Prompt 1 — Reproduce the part of the text on a slang word's meanings between "I was reading" and "is purely American.", inclusive.
Prompt 2 — Pick up the text on a slang word's meanings at the point where it stops and keep writing.

━━ Excerpt to read

Fag, short for faggot, or a bundle of stickes. In some parts of the world it means a cigarette. In some parts it is slang for a homosexual.

Imagine my suprise when I came to this country and asked some new friends if they wanted to go outside and "catch a fag."

A slang term for cigarettes in British culture. One is said to smoke a fag.

This term and its sister term, faggot, have been re-appropriated by mainstream gay culture in the same way nigger was re-appropriated by black culture. Using it as a term of offence is considered laughable rather than derogatory.

In British public schools, a fag is a young student who runs errands and does chores for an older boy. There are no connotations of homosexuality. You can find this term in a number of Victorian novels, but I have no idea if this term is still in use today.

I was reading E.W Hornung’s Raffles: The Amateur Cracksman this morning, and right there on page one Bunny Danvers blurts out to Raffles "But I fagged for you at school, and you said you remembered me." I was stunned, not because of what I thought the implications were, but because I never thought a Victorian era novel would be so explicit about the love that dare not speak its name. Turns out, after a small bit of research, I was wrong, and Bunny and Raffles will only be together in erotic fan fiction.
I'm writing to contribute some information on the question of, does the original meaning of "fag" in the English Public Schools carry any connotation of homosexuality? Several Americans I spoke with, one of whom lived in England for most of the 1950's, swear it does. However, my research suggests such connotation is purely American.

So, when does a more (or less) common usage of a term become part of the lexicon? I thought about this and decided, as fond as I am of Webster 1913, as often as I've secretly wished for the ability to vote for its excellent w/u's, we need independent confirmation of this controversial point. As far as the English language is concerned, there could be no better authority than the Oxford English Dictionary (OED). I have a subscription to the OED online, which is based on the Second Edition, 1989, Unabridged, and includes the Additions Series of 1993 and 1997. The copyright notice prevents me from quoting the relevant entries verbatim, so allow me to paraphrase:

The OED lists five entries for "fag" as a noun, and another two as a verb. The very first entry clearly documents the meaning that Gamaliel mentions, and makes no mention anywhere of homosexuality. Homosexuality is not even mentioned until the fifth meaning of the word, and the OED notes that this entire meaning is U.S. slang for a young male homosexual, with an additional connotation of one who profits from the relationship in some way. The OED is presumably aware of the more recent movement in U.S. male homosexual culture to re-appropriate the word "fag", minus its negative connotations, but apparently feels that as of 1997 this meaning hadn't caught on sufficiently in everyday usage or literature to be considered "official". Perhaps that will change in the Third Edition.

━━━━
━━ Dataset content

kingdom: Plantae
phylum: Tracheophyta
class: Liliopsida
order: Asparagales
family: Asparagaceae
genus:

━━━━

Expected output 1 —
I was reading E.W Hornung’s Raffles: The Amateur Cracksman this morning, and right there on page one Bunny Danvers blurts out to Raffles "But I fagged for you at school, and you said you remembered me." I was stunned, not because of what I thought the implications were, but because I never thought a Victorian era novel would be so explicit about the love that dare not speak its name. Turns out, after a small bit of research, I was wrong, and Bunny and Raffles will only be together in erotic fan fiction.
I'm writing to contribute some information on the question of, does the original meaning of "fag" in the English Public Schools carry any connotation of homosexuality? Several Americans I spoke with, one of whom lived in England for most of the 1950's, swear it does. However, my research suggests such connotation is purely American.

Expected output 2 —
Perhaps most telling is the etymology given for the first and fifth meanings of "fag". The first meaning, referring to the Public School usage, dates back to 1795 and derives from the verb "to fag" whose origins are obscure but thought to be based on the verb "to flag" (as in to become weary). The fifth meaning of "fag" is simply an abbreviation of "faggot", another term of obscure origins but probably derived from French or Italian.

Clearly, these two meanings of "fag" are of completely different origin; the fifth meaning apparently did not evolve from the first. Even today I think its fair to say if an English person uses the word "fag" in the first sense, it would not be correct to infer they were implying a homosexual relationship. Of course, given the current pace of cross-cultural pollination, I wouldn't be surprised if English use of the American slang term is displacing the more traditional English word, "queer".


Sources

"fag, n.1", Oxford English Dictionary. Ed. J. A. Simpson and E. S. C. Weiner. 2nd ed. Oxford: Clarendon Press, 1989. OED Online. Oxford University Press. 6 Oct. 2002. <http://oed.com/cgi/entry/00081643>

"fag, n.5", Ibid., <http://oed.com/cgi/entry/00081647>

"fag, v.1", Ibid., <http://oed.com/cgi/entry/00081648>

"faggot, faggot, n.1", Ibid., <http://oed.com/cgi/entry/00081661>

Fag (?) n.

A knot or coarse part in cloth.

[Obs.]

 

© Webster 1913.


Fag, v. i. [imp. & p. p. Fagged (?); p. pr. & vb. n. Fagging (?).] [Cf. LG. fakk wearied, weary, vaak slumber, drowsiness, OFries. fai, equiv. to fach devoted to death, OS. fgi, OHG. feigi, G. feig, feige, cowardly, Icel. feigr fated to die, AS. fge, Scot. faik, to fail, stop, lower the price; or perh. the same word as E. flag to droop.]

1.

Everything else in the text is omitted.